Comment 7 flibby05 2005-05-30 18:22:49 UTC
reassign max -> us
Comment 8 ulf.stroehler 2005-05-31 18:19:25 UTC
us@maxweber: to avoid further confusion; could you pls. let me know what your
findings are. Thanks.
Comment 9 flibby05 2005-05-31 19:16:42 UTC
us, divec:
i cannot find CGJ via insert -> special character on my SuSE 9.3 with ttf 'symbol'.
any other ttf which would be helpful for reproducing this issue?
Comment 10 david 2005-05-31 22:28:59 UTC
Created attachment 26776 [details]
plain text file containing CGJ U+034F (in UTF-8)
Comment 11 david 2005-05-31 22:55:49 UTC
Thanks for looking at this!  I've attached a text file containing the CGJ.  You
have to load it in OOo with filetype "encoded text" and then choose the "UTF-8"
character set.  If you see a capital I with an acute accent, it has loaded with
the wrong character set.

The file contains the text "Ban\u034Fgor -> Ban<CGJ>gor" (i.e. the first
backslash is a real backslash, and the actual CGJ after "->" - sorry, I
should've made the example simpler).

When loaded, "Ban<CGJ>gor" *should* render as "Bangor" (i.e. the CGJ should be
invisible).  Searching for "Bangor" should succeed.

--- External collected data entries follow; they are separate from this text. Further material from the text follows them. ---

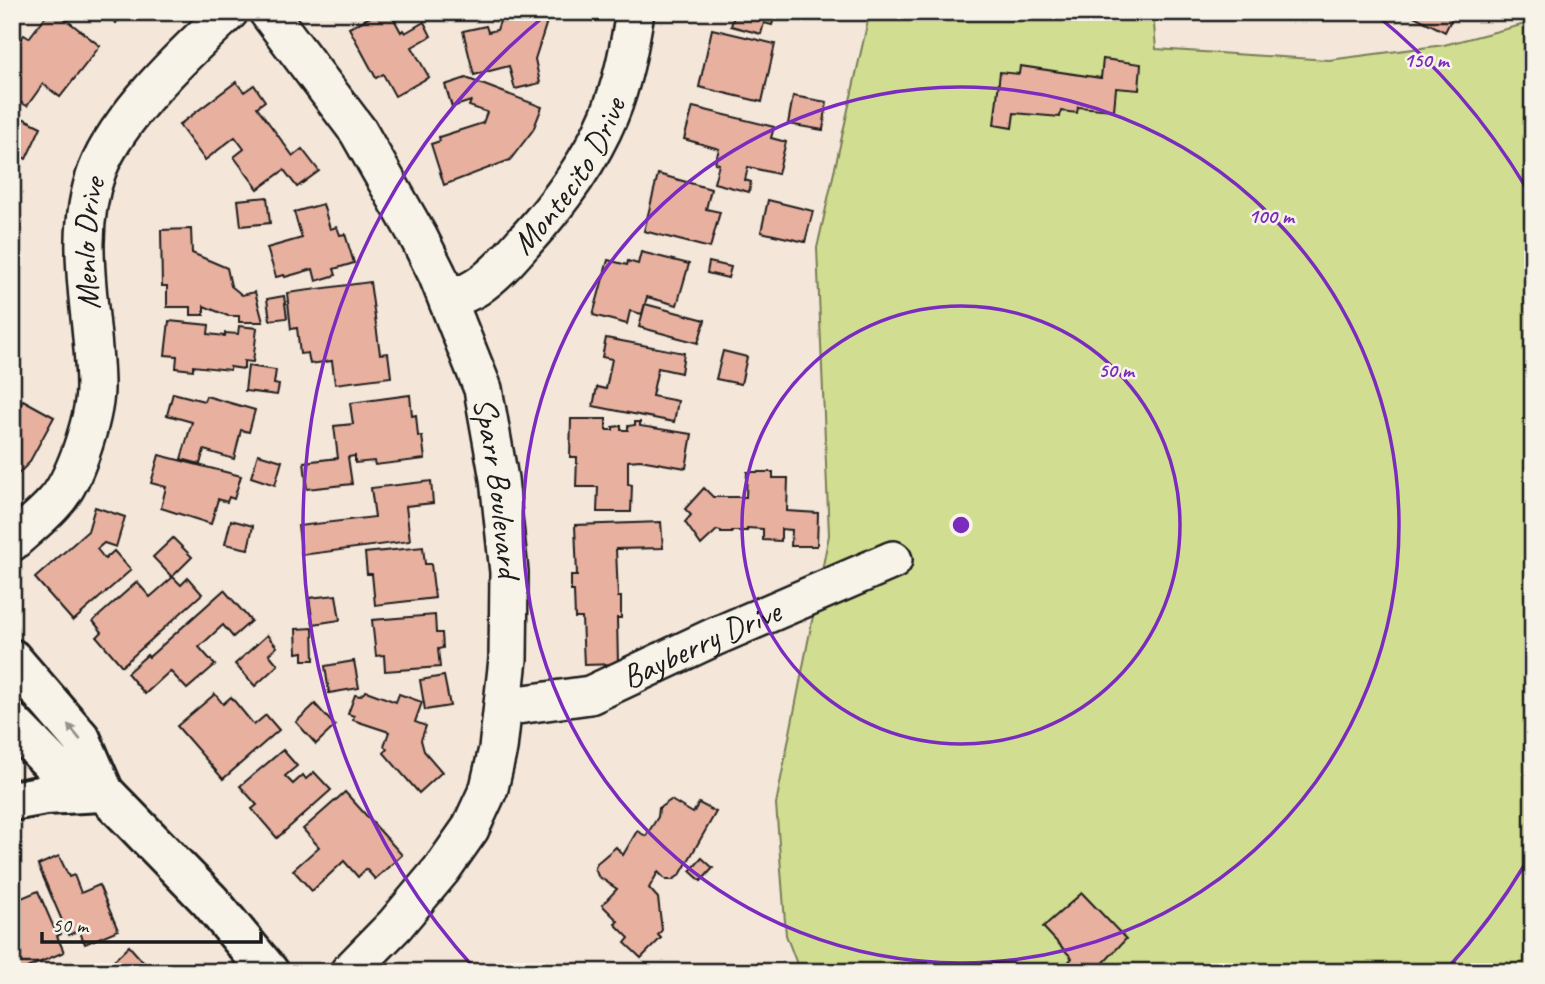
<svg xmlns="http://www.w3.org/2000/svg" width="1545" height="984" font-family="Caveat,sans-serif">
	<rect width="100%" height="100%" fill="#f4e6d9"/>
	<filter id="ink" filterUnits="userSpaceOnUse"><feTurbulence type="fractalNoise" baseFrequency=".0143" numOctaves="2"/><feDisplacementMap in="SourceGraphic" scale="14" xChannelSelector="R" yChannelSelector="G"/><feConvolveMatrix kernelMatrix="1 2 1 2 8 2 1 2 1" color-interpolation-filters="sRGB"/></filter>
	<g filter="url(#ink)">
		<path fill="#d1de91" stroke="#767d56" stroke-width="2" d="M877 12H1153L1156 49 1329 60 1444 45 1533 22V972H800L786 935 776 804 829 535 817 248 869 16Z"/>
		<g fill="#e8b09f" stroke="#1c1c1c" stroke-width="2">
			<path d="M49 12H56L100 46 60 97 43 84 27 106 20 102 17 106 12 102V71L15 67 12 65V51L24 35 29 38Z"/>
			<path d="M103 12H124L116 23Z"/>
			<path d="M390 12 401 32 403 30 405 33 424 22 431 36 412 47 429 77 395 96 383 74 376 78 349 28 374 15Z"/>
			<path d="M503 12H550L535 59 540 83 515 89 509 66 474 75 463 31 486 26 488 32 497 30Z"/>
			<path d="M735 12H776L772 25 764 23 761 34 731 26Z"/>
			<path d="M1406 12H1455L1445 32Z"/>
			<path d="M712 29 775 44 762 102 699 87Z"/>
			<path d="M1103 59 1141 64 1139 90 1116 88 1114 110 1078 107 1077 113 1061 111 1060 117 1014 113 1012 128 994 125 1000 72 1019 74 1020 66 1101 78Z"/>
			<path d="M466 78 542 107 533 130 510 160 444 185 431 144 440 141 439 137 483 123 487 112 469 106 471 101 452 107 445 85Z"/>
			<path d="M236 82 244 92 254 85 265 101 257 107 293 156 302 149 319 171 297 187 284 170 258 189 234 157 244 149 235 137 205 160 179 125Z"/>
			<path d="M793 96 827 102 823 130 788 124Z"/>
			<path d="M693 107 774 127 771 138 786 142 778 174 748 167 745 180 751 182 749 192 714 183 719 164 715 163 719 149 684 139Z"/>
			<path d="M12 113 41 127 26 159 12 152Z"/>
			<path d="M658 174 711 189 706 209 720 212 710 248 644 231Z"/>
			<path d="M267 197 270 223 241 226 238 200Z"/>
			<path d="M12 200H15L16 238H12Z"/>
			<path d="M768 200 813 211 805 242 761 232Z"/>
			<path d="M323 204 330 229 337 227 340 235 345 234 354 263 334 269 336 275 316 281 313 269 285 277 284 275 276 277 267 248 302 238 294 212Z"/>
			<path d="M191 229 192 253 227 268 231 286 242 295 255 292 263 322H239V316H228L204 306V315H191V307H167V286H162L161 230Z"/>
			<path d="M641 252 689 264 677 305 647 297 642 314 630 311 627 324 593 315 608 260 627 265 628 261 638 264Z"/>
			<path d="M709 262 731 267 728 278 707 273Z"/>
			<path d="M370 282 380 354 388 353 391 377 335 384 332 361 310 364 308 353 300 354 297 328 291 329 287 293Z"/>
			<path d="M284 296 287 318 270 320 267 299Z"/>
			<path d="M645 304 705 320 698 343 639 327Z"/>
			<path d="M169 321 209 325 208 334 225 336V333L238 334 239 326 257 328 253 362 244 361V369L230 367V370L193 366V370L176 368 177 356 165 355Z"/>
			<path d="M606 338 684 353 681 373 658 368 652 396 678 401 674 422 593 406 597 387 606 389 612 359 602 357Z"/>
			<path d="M723 351 747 357 741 384 716 379Z"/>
			<path d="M248 366 276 370 274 384 279 385 277 395 245 391Z"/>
			<path d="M173 393 204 401 206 396 255 410 249 432 241 430 234 459 204 450 200 464 181 459 192 422 167 415Z"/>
			<path d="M410 395 412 416 416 415 418 436H422L425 459 375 465 374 461 355 463V456L348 457 352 484 307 489 304 462 338 458 334 426 353 424 350 403Z"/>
			<path d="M23 400 54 417 29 463 12 480V420Z"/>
			<path d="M571 419H606V430H613V427L621 426V430H628V426L635 425V422H640V426L692 434 686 468 640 460 628 461V484L632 485 631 512H597L598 487H576L577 457H570Z"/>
			<path d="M258 454 282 461 275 485 251 477Z"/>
			<path d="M159 455 241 476 234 499 229 497 227 502 218 499 211 524 161 508 166 487 151 483Z"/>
			<path d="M747 472H773V478H788L787 511 818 513 817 546H791L792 530 781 529V541L763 540V529L747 528V531H732V533H721V531L717 530 701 545 685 522 691 515 685 509 704 488 713 497H746Z"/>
			<path d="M431 481 433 503 406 506 410 541 302 555 298 526 375 517 371 488Z"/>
			<path d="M95 507 125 517 116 547 104 543 97 549 105 559 114 551 131 570 73 621 35 578 88 531Z"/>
			<path d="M231 520 253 526 248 549 225 544Z"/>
			<path d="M661 522 663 548 616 549 618 597H621V618H617L618 664 584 665 582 618H575L574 591H571V576H577L575 525Z"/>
			<path d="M173 538 192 557 172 577 153 557Z"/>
			<path d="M423 547 425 564H431L435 598 375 605 372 574H367L365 553Z"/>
			<path d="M173 577 181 585 188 578 202 594 122 666 97 637 102 632 93 621 137 582 150 597Z"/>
			<path d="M224 590 251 621 233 637 223 625 199 647 215 665 187 689 170 671 145 694 127 673 147 655 149 657Z"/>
			<path d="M336 595 340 620 313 624 309 598Z"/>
			<path d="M435 615 436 633H442L443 648 438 649 440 667 385 671 384 655 376 656 372 620Z"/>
			<path d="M313 628 314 660H303V652L297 653 296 629Z"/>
			<path d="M267 635 277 647 269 654 278 665 255 686 235 664Z"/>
			<path d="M354 661 359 688 329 693 325 666Z"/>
			<path d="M444 676 450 706 425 710 420 680Z"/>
			<path d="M366 691 396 702 399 694 422 702 415 722 426 726 421 740 424 751 442 772 419 793 384 753 387 749 384 746 389 732 353 720 354 716 348 714 355 695 360 696Z"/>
			<path d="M215 694 223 704 231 697 254 725 266 715 279 730 223 779 177 726Z"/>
			<path d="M315 704 335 726 316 744 296 722Z"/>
			<path d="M283 750 297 766 285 776 293 784 303 775 306 779 314 772 331 790 277 838 252 809 257 805 240 786Z"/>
			<path d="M345 792 402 855 375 879 366 869 358 877 344 861 312 891 293 870 319 847 303 829Z"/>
			<path d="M671 800 693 813 699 803 716 812 680 875 672 880H666L658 872 649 888 658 898 662 930 658 935 661 938 641 958 625 943 629 938 615 924 618 921 602 905 617 889 598 876 595 868 597 863 616 847 623 855 637 831 646 836 658 817 659 808Z"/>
			<path d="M59 856 69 877 74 875 81 893 99 885 118 930 85 944 79 930 69 935 67 931 65 932 62 926 64 925 38 865Z"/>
			<path d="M702 858 713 868 701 881 690 871Z"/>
			<path d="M38 891 54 928 58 926 61 934 57 936 64 952 20 971 12 954V929L18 927 15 921 20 919 12 902Z"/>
			<path d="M1082 893 1126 939 1095 972H1064L1062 970 1072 958 1043 927Z"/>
			<path d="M129 946 145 964 137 972H115L109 965Z"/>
		</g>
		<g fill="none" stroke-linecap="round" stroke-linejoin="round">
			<g stroke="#1c1c1c" stroke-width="42">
				<g id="minor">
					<path id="s1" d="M268 12 358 131 419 238 437 274 483 389 499 479 509 572 508 659 498 749 489 788 470 829 442 869 395 925 349 972"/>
					<path id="s2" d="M448 301C457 296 468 293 477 287 495 275 509 259 523 243 558 205 589 164 609 116 623 82 629 48 635 12"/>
					<path id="s3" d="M12 542C26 529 43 516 55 502 67 489 74 471 80 455 87 435 95 409 95 388 95 315 71 242 97 171 118 116 185 53 229 12"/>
					<path id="s4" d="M503 707 590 695 714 637 893 560"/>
				</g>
			</g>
			<g stroke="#1c1c1c" stroke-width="44">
				<g id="major">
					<path d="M12 659 81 739 104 792"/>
					<path d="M12 723 56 768 104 792 210 901 269 972"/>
					<path d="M12 801 45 795 102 792"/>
				</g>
			</g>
			<use href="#minor" stroke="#f7f3e8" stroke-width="37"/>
			<use href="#major" stroke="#f7f3e8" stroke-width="38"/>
		</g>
		<defs><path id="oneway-solid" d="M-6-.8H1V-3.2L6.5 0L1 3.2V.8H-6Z" transform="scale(1.75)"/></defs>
		<use fill="#94928c" href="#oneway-solid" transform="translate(74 732) rotate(-129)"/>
	</g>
	<g fill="none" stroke="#7b2cbf" stroke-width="3.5">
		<circle cx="961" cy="525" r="219"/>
		<circle cx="961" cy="525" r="438"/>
		<path d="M1531 854A658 658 0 0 1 1446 970M476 970A658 658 0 0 1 547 14M1375 14A658 658 0 0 1 1531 196"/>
	</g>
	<g text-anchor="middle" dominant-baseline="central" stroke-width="5" stroke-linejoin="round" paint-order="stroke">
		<g font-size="33" fill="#1c1c1c" stroke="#f7f3e8">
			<text stroke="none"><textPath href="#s2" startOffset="178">Montecito Drive</textPath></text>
			<text stroke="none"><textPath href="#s3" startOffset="326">Menlo Drive</textPath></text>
			<text stroke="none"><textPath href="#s1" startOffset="536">Sparr Boulevard</textPath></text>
			<text stroke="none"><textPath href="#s4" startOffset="210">Bayberry Drive</textPath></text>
		</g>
	</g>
	<circle cx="961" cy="525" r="10" fill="#7b2cbf" stroke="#f7f3e8" stroke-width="3.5"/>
	<g font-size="21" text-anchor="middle" font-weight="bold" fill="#7b2cbf" stroke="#f7f3e8" stroke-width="5" stroke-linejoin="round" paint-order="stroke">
		<text x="1426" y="67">150 m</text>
		<text x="1271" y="223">100 m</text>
		<text x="1116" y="377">50 m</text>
	</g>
	<rect width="1545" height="984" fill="none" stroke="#f7f3e8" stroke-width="42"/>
	<rect x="21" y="21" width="1503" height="942" fill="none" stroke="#1c1c1c" stroke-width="2.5" filter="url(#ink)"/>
	<path d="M42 932v10h219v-10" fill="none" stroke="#1c1c1c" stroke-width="3.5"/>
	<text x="52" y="932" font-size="21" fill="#1c1c1c" stroke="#f7f3e8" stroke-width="5" paint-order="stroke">50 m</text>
</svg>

I've just tried it with m103 on Linux, it renders as "Ban[]gor" (i.e. with a
square in place of the CGJ), and searching for "Bangor" fails.  In other words,
the CGJ is being treated like a "normal" printable character which is not in the
font, instead of as a control character.

Actually, I've just noticed that's not quite true, because if you move the
cursor over "Ban<CGJ>gor", will not fall between the "n" and the CGJ.  So the
CGJ is presumably being recognised as modifying the "n", but without the correct
behaviour and semantics.

By the way, when I tried this originally, using m65 on Windows, the CGJ did not
display but the text of the whole line became corrupted.  Should this be tried
on Windows with a more recent milestone?
Comment 12 ulf.stroehler 2005-06-01 10:11:26 UTC
@divec: thanks for the explanation and example document.
You evaluation still holds true for e.g. a m106 what makes me think that we
simply not support this control character (at least not in Writer). Different
control chars as e.g. BOM (Byte Order Marks) work though.
Additionally could you provide a typical use scenario for this control char e.g.
in a wordprocessor app or is it just to be compliant with the Unicode spec. Thx.

US->HDU/SSA: something we want to support in vcl or do we need a decision from
UserEx group first?
Comment 13 2005-06-02 08:25:18 UTC
Since we try to support the latest unicode standard supporting the U+034F (new
since Unicode4?) doesn't need special approval by UX, but they need to work on
it. This issue should get split up into three sub-issues:
- displaying the U+034F with "show non-printable characters enabled" needs to be
defined => UX
- sorting/searching of text containing U+034F => ER
- not showing U+034F as a "NotDef" box => HDU
Comment 14 ulf.stroehler 2006-04-04 17:19:00 UTC
have to reassign issue.
Comment 15 eric.savary 2006-08-29 14:54:14 UTC
Feature design overrides other issues.

ES->Requirements: Please consider splitting this enhancement in 3 parts as HDU
stated in its comment from Thu Jun 2 00:25:18 -0700 2005.